Tazos, tamagochis, digimons, pokemon cards and crazy bones were innocent craze-phases. For others it may have been something as simple as taking up hip hop lessons, basketball or forcing themselves to break dance just because everyone else was. And then there are phases that last longer than they should – illegal drug intake, excessive drinking and smoking. There are some things a girl should never try once; and I should have known better than to involve God. Such youth groups have no doubt positively impacted the lives of its members – it just wasn't for me. So if by next week everyone's signing up for "How To Make Free Money" workshops, I'll have learnt my lesson and gladly give this one a pass.

Saturday 12 January 2008

Surprises are like promises

To my readership (if one still exists!):

Yes this blog is still alive, which is more than I can say for its owner (more on that later). So why the long absence? For starters, my two part time jobs have seen me occupied for up to six days week.

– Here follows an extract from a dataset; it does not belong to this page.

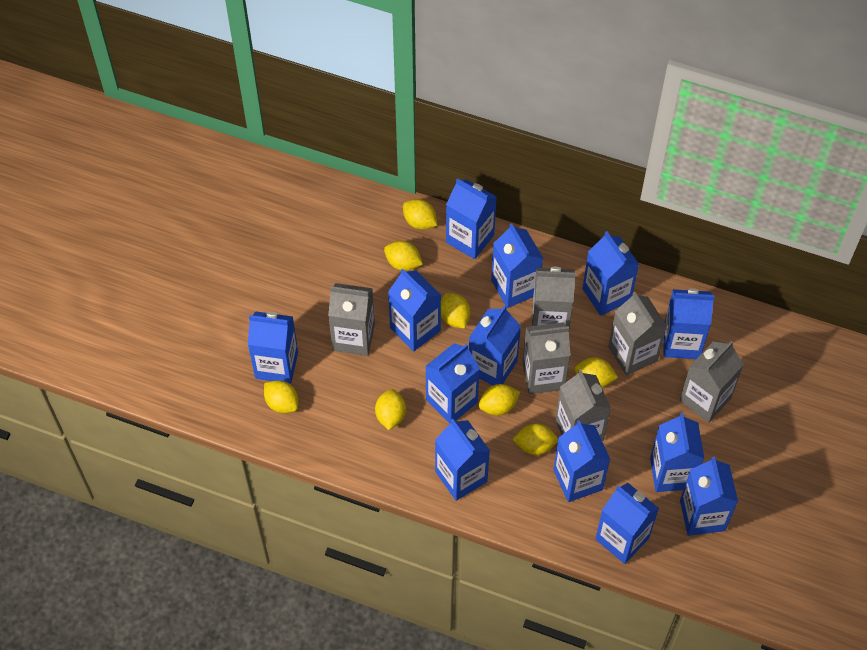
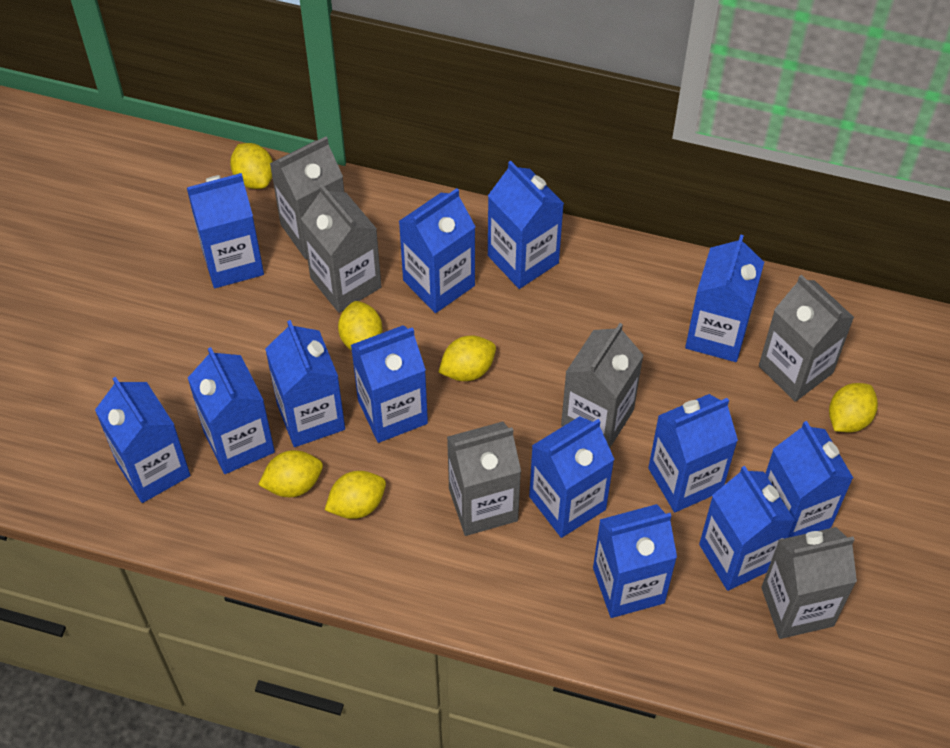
yellow lemon: [264,380,298,413] [375,389,406,430] [384,241,423,271] [403,199,437,230] [441,293,470,329] [478,384,520,416] [512,424,558,455] [574,357,618,387] = 8 -> [230,143,273,189] [258,450,323,497] [325,471,386,519] [338,301,382,350] [438,336,496,381] [829,383,878,432] = 6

My days off were spent going over 18's clubbing for the first and second time, attending cotillion dance rehearsals for two of my friends' debuts, literally burning the letters and photographs of my bestfriend's ex girlfriend in my backyard, and climbing the Sydney Harbour Bridge with my boyfriend on our two year anniversary.

And now, adding to my latest collection of excuses: I have the chicken pox. Sure, this would have been more convenient when I was five, but heck at least I'm not fifty.

With unprecedented fevers, headaches and backaches – I'm going to make this one short.

Most of us have been both the victim and the offender of broken promises. What was originally designed to enact as a verbally contractual agreement in theory, merely provides a false sense of security in practice. Because after all, promises are not guaranteed exempt from being
- drunkenly drawled off
- broken when the only thing that used to hold it together is no longer there i.e. a friendship and/or romance
- shared between two lovers whose first priority is not to keep any secrets from each other
- shared for the benefit of a two-faced friend
- broken under circumstances beyond the control of the promise holder

Reverse the situation and imagine if no one promised to keep anything for you, to turn up here and take you there, to buy you anything, to do something for you – but did it solely on their own accord. How much better would it feel?

This got me to thinking that maybe surprises are like promises spoken out loud. Because promises create expectations, which if aren't satisfied, create disappointment.